A hike always begins with a look at the weather forecast. I would be hiking solo so I could be very flexible. It was supposed to rain in the morning so I decided to go for a later start.
The next morning the weather reports changed to afternoon rain… and possible t-storms. I had planned to ascend the Tripyramids via the North Slide. I had two hours on my drive up to make a final decision on my route. I could always hike up Sabbaday Brook or Pine Bend Trail instead. I really wanted to revisit those slides. When I was close to Waterville Valley I looked up the weather again and it said clear skies. It was the best day we’ve had in weeks. The slides were a go!
Before ascending North Slide, I began at the Livermore Trail. It is mostly flat and was a beautiful vibrant shade of green. It was a beautiful start to my day. Even the ground sparkled from all the mica!
After over three miles of flat trail, I was ready for some vertical.
The beginning of the Mount Tripyramid trail was where the fun began. I wore my Vibram Five Fingers for this hike. While I don’t wear them on some of the more rocky 4ks, I thought they’d be a good fit for the slides. Then I arrived at the mud pit. I attempted to navigate my way around and find dry rocks to amble my way across, but each “rock” turned out to be a sinking pile of moss and each branch was decayed and slowly sank under my weight. There was no way around. It was a good thing my Vibrams dry quick!
After my failed attempt at gracefully navigating through the swamp, I was flanked on both sides by poison oak (?? picture below). I have never had a reaction to any plant, but I wasn’t taking any chances!
Soon enough I escaped the woods and its gnats, mud pits, and poisonous plants. I was ready to go up.
|The very sad looking start to the slide|
The North Slide is 45 degrees and consists of a mix of scree, boulders, and large rock slabs. It is pretty shaded so you are likely to encounter some wet sections. The White Mountain Guide warns hikers not to ascend if the trail is wet. Last time it had been a little wet on the slides so I knew what I was getting myself into.
It turned out to be an absolutely gorgeous day hiking under a bright blue sky. That is, until it began to rain.
All of a sudden a giant cloud rolled in and large rain drops began to fall. I quickened my pace and made my way closer to the right side of the trail. Only a few dozen more feet up the slide in the rain.
As I approached the top of the slide, another female hike took a spill. She was ok, but I soon found out the pair had lost the trail and returned to a familiar spot to gain their bearing. I pointed them in the right direction (to the left) and they were on their way again.
At the summit I had some jerky and then an almond butter cup. It was the best pairing! Down the trail I ran into the two women from earlier and talk for a few. I continued on the trail and as I was approaching Middle Tripyramid, I saw a man with a Dunkin Donuts poncho and leopard tights around the bend.
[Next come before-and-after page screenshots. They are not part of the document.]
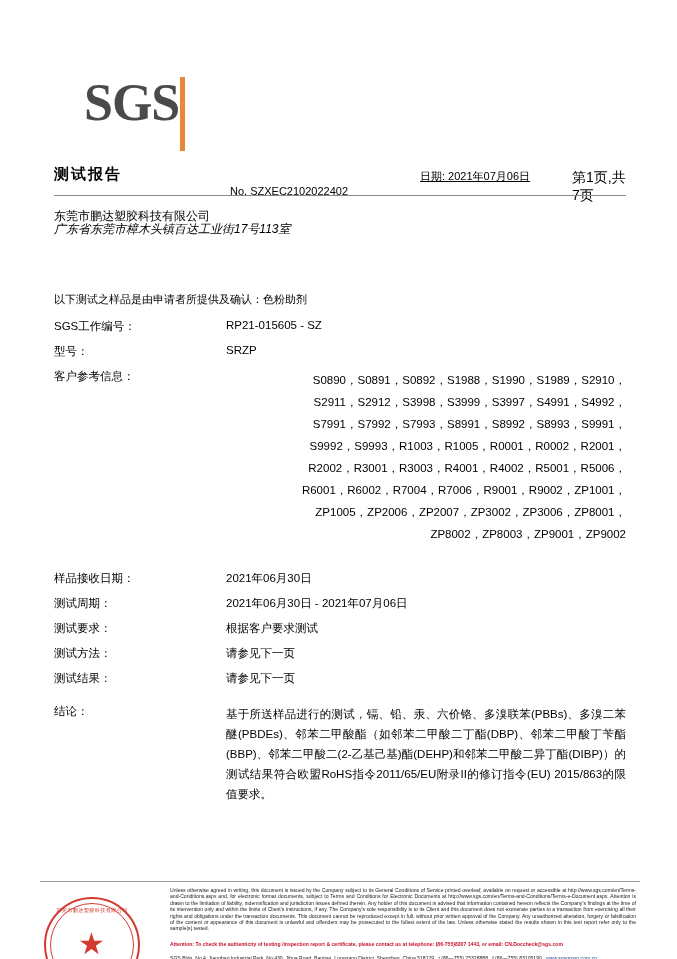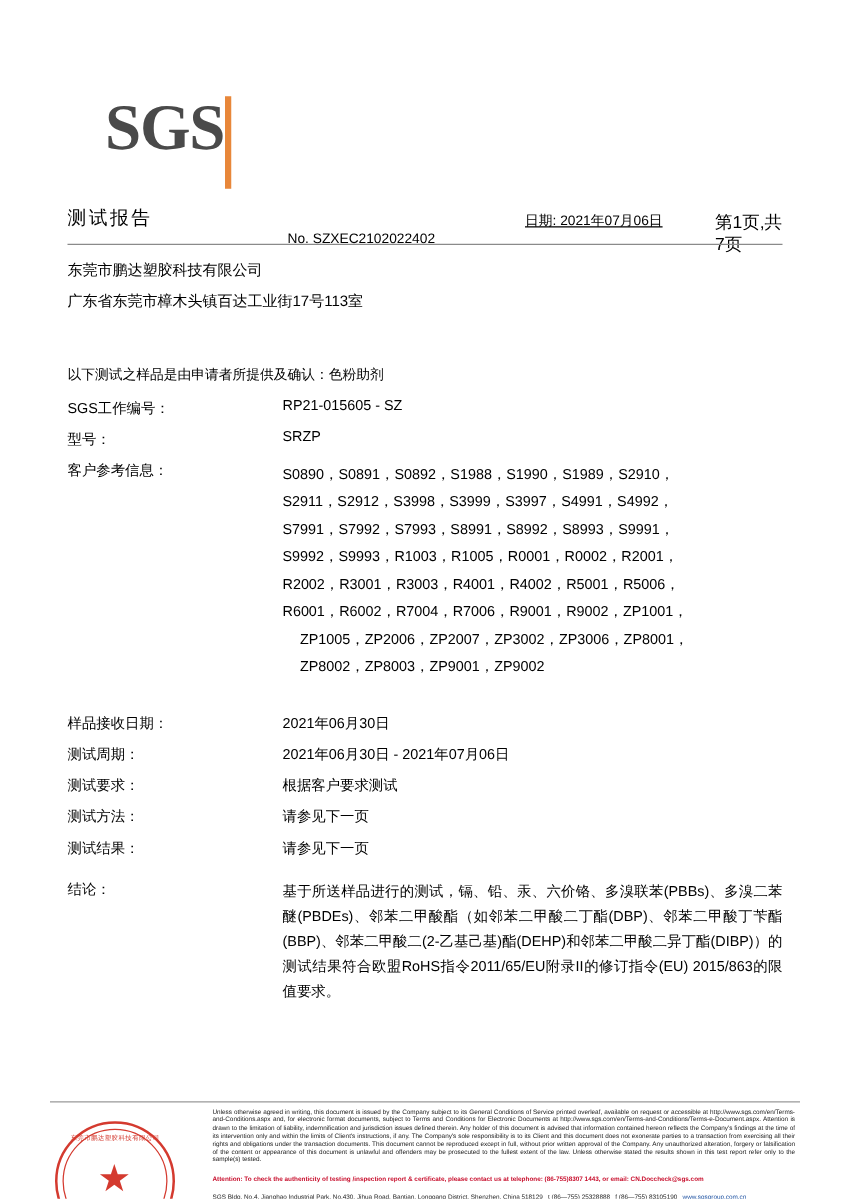--- a/index.html
+++ b/index.html
@@ -54,21 +54,21 @@
     left: 54px;
     top: 122px;
     width: 572px;
     height: 22px;
   }
   .doc-title {
     position: absolute;
     left: 0;
     top: -2px;
     font-size: 15px;
-    font-weight: normal;
+    font-weight: bold;
     letter-spacing: 2px;
   }
   .report-no {
     position: absolute;
     left: 176px;
     top: 18px;
     font-size: 11px;
     text-align: right;
   }
   .report-date {
@@ -96,22 +96,23 @@
   
   .company-name {
     position: absolute;
     left: 54px;
     top: 163px;
     font-size: 12px;
   }
   .company-addr {
     position: absolute;
     left: 54px;
-    top: 188px;
+    top: 176px;
     font-size: 12px;
+    font-style: italic;
   }
 
   
   .sample-statement {
     position: absolute;
     left: 54px;
     top: 247px;
     font-size: 11px;
   }
 
@@ -134,20 +135,21 @@
     top: 0;
     width: 400px;
   }
   .field .value.wrap {
     line-height: 22px;
   }
 
   .ref-line {
     display: block;
     white-space: pre;
+    text-align: right;
   }
   .ref-line.indent {
     padding-left: 14px;
   }
 
   .conclusion-text {
     line-height: 20px;
     width: 404px;
     text-align: justify;
   }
The two were planning on staying overnight and then hiking Whiteface and Passaconaway the following day. Despite their heavy packs, they were going at a good pace. Maybe it was the tights. I hiked with them to East Sleeper.
After South Tripyramid, we began to descend South Slide. They asked where the Kate Sleeper Trail could be and I knew it was part way down the slide from a fellow hiker (thanks!) so I told them to continue down and look to the left. It was an obvious trail and even had some yellow paint on a rock to mark the entrance. The trail takes a turn and descends even further down. I just kept thinking about how I was supposed to go back this same route.
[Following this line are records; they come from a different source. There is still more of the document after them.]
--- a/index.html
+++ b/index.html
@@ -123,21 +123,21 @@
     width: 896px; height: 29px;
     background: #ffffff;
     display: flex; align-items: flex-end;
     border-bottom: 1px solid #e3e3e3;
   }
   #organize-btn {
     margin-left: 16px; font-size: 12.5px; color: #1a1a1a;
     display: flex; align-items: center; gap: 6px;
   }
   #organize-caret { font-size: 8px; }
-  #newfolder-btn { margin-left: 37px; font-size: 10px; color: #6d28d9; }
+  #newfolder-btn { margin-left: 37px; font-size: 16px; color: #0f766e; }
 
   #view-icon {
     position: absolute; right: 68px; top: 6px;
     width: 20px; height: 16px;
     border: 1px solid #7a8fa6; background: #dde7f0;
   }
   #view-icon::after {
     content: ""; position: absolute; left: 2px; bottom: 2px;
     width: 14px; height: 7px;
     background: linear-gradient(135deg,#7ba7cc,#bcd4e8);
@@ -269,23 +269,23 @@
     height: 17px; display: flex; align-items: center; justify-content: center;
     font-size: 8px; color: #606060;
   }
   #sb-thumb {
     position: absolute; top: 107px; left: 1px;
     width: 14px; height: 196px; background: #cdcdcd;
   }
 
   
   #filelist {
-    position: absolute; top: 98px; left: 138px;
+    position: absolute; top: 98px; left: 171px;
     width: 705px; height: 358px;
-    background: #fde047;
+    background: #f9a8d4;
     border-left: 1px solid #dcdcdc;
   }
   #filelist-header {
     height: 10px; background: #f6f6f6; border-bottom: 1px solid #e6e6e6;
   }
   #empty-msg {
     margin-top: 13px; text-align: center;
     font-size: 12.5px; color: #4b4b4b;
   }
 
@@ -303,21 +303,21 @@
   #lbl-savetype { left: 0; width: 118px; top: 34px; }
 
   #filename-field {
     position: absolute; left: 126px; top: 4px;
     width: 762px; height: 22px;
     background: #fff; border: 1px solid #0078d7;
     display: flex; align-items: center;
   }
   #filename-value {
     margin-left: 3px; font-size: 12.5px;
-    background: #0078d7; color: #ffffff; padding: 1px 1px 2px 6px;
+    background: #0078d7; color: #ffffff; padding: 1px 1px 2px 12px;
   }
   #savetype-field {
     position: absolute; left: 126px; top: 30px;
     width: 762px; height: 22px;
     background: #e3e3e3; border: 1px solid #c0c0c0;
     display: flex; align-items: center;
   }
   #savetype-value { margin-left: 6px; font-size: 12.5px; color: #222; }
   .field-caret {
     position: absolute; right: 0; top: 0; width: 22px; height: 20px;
|Enter the Kate Sleeper Trail on left|
As I continued toward East Sleeper, I encountered the last remnants of winter.
As long as the giant blowdown (shown below) isn’t moved, the true summit of East Sleeper is easy to find. Just hop over and follow the sign!
I sat on a log and contemplated my descent. I knew what I would encounter going back to my car via South Slide. Looking at my map, Whiteface wasn’t too far. It was a little over two miles and I could descend via the Blueberry Ledge Trail. I had come up that route before. My decision was seconded by a man in leopard print tights.
I quickly arrived at the junction of Rollins and Blueberry Ledge. There was plenty of daylight and I was itching for more, so I took a left and headed toward Whiteface.
I hustled up Rollins Trail to the wooded summit of Whiteface. I remembered from my previous visit the number of ups and downs before you reach the true summit.
The descent was a lot of fun. I got to see some more amazing views, make my way down some more rock slabs, and listen to the birds sing.
19.6 miles and about 7000 feet of elevation gain and I’m done! Totally not what I planned, but exactly what I needed.